I start by asking it to come up with a list of action items for the development team. It very clearly succeeds at it:
But it's too detailed and far too involved. We don't need anywhere near that level of detail; most of this stuff goes without saying. We just need a quick summary of the issue. So let's change the prompt to give a single-sentence title of what the developer needs to do.
That's a lot better. And from that, we can now raise GitHub issues. We also need a few extra things to integrate with GitHub's project management tools (type of issue, priority, estimate, and some tags for good measure). Let's do that:
This is perfect. We can extract all the generated information with a regex and use the GitHub API to raise a new issue with all the necessary detail. If the response doesn't match the regex, we can re-generate it until it does. Thankfully the GitHub API is relatively easy to work with, so we can quickly get this done.
We can even use GitHub's Projects to add additional metadata and simplify task management.
What if there is no way for GPT to know the right answer?
While going through some of the existing open tickets, I realised that sometimes, the AI just doesn't have a way of knowing what the answer is. What if a customer gives you access to their systems so you can help them out? If they ask, "are you able to connect?" how could the AI know?

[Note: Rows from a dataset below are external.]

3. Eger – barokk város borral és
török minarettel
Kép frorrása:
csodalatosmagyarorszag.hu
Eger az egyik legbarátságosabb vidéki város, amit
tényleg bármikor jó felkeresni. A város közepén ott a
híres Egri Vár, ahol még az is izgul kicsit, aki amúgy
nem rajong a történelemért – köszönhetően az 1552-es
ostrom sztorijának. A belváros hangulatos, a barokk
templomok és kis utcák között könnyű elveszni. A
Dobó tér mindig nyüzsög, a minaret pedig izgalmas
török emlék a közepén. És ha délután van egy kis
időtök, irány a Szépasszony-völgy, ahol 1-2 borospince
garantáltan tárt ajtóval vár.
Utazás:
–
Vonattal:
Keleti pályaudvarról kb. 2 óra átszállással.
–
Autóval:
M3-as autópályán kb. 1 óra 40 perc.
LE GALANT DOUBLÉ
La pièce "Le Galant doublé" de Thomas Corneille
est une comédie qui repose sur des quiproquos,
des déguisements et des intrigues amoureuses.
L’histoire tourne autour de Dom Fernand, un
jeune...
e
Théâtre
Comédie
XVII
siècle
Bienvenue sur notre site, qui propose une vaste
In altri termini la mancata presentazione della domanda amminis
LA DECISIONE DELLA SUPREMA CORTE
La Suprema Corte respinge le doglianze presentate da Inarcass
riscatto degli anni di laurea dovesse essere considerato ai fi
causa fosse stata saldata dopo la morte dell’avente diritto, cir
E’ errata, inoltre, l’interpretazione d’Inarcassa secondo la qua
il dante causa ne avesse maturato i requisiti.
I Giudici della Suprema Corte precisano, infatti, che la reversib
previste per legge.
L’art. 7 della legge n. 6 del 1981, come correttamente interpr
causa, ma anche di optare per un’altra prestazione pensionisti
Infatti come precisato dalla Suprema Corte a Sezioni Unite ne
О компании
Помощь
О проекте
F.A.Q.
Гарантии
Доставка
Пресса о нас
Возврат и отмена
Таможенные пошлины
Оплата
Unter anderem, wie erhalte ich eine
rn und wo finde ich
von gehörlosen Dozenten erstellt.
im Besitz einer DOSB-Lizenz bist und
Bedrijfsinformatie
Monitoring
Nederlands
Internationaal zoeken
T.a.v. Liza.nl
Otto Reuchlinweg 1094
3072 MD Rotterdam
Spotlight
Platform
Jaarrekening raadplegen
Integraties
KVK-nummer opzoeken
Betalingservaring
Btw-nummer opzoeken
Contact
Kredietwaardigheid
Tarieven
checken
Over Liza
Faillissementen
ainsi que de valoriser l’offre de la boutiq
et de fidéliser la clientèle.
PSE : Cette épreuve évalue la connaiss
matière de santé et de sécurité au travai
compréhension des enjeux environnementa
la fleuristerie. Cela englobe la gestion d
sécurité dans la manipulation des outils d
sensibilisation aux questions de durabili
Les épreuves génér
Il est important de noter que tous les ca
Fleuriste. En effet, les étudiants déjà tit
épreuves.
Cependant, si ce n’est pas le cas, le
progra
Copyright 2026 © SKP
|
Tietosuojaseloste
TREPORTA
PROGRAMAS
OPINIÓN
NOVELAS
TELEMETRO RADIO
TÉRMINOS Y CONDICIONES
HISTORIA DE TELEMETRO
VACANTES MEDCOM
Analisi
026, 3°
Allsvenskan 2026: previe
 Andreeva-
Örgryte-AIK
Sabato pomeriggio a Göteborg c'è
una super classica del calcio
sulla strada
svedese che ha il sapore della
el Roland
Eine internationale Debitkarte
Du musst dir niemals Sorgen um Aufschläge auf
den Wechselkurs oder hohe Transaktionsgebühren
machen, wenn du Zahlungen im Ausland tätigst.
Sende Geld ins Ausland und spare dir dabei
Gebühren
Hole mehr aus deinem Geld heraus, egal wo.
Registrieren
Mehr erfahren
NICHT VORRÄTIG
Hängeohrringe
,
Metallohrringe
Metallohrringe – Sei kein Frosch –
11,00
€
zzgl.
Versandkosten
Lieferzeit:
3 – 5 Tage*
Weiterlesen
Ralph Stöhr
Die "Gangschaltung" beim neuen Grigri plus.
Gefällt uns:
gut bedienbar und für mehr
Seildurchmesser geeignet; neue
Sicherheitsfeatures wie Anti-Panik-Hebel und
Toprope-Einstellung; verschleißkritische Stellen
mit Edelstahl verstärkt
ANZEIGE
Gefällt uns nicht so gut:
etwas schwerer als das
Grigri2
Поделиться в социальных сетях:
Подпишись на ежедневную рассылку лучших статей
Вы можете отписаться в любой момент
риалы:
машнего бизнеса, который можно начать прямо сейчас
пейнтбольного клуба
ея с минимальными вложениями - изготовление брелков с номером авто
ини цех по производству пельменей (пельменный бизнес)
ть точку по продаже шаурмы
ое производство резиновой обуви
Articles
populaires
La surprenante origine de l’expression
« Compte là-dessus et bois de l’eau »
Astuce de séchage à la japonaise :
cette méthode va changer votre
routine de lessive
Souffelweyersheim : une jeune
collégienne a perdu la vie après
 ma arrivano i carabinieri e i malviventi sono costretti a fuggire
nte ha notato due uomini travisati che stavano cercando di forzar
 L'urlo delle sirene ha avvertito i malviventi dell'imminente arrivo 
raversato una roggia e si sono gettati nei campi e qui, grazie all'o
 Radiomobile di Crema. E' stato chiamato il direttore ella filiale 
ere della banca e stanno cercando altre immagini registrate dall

It's good, but it's just stalling. And worse, it's stalling in a time-sensitive way ("I'll need a moment"), meaning that a developer needs to take action immediately. Not ideal. Sometimes it will also hallucinate a response ("yes, it worked!"), which is not something I can send without verifying.
To fix it, we can repurpose the response textarea. I can make it so that anything I write in it gets sent to GPT, and instead of asking it to generate a response from scratch, I ask it to merely edit whatever I wrote.
As you can see in the screenshot, my response couldn't be terser. But it does the job. It tells GPT-4 that the information was correct and the ticket was resolved. So now, not only can it come up with its own responses, but it can also be guided by me with just a few words.
Final Result
I am a convert. I now understand the hype, and I cannot believe how easy it was to integrate something so powerful into an existing system and how useful it actually is. It's not replacing the humans involved in the process but 10x'ing them.
When I open a ticket, GPT-4 now generates a thorough response for the customer and stashes the ticket's details in GitHub. Customers get timely updates on their issues, and tickets are summarised and categorised automatically, allowing developers to do what they do best: Solve problems.
What's next?
I've been running this through some of our existing tickets, and the most critical issue that has come up is, of course, GPT's lack of knowledge of how we do things. In the screenshot above, a customer needed help updating their self-hosted installation. The original prompt led GPT to suggest things that the customer could try. In reality, if someone explicitly asks us to step in and help, we are happy to! I added that extra context to the original prompt, and now responses are exactly what we would want them to be.
As we move forward, other frequent issues that can be added to the system prompt will pop up, making the generated responses much more helpful. In a way, it is similar to teaching a new employee all the policy details of the business.
And there are also other things that can be done to improve this system.
One is detecting whether the ticket is resolved, so we close a ticket with a resolution message after enough time has passed ("It's been 2 weeks, we haven't heard anything more, and the customer seems happy with the resolution"), or follow up if we're still waiting to hear back from the customer and the issue is not resolved.
The other is how the customer is feeling throughout the entire exchange. Imagine automatically tagging tickets by feeling and flagging negative feelings for deeper human review.
I might actually build a new customer support product based on this. There is just so much to explore!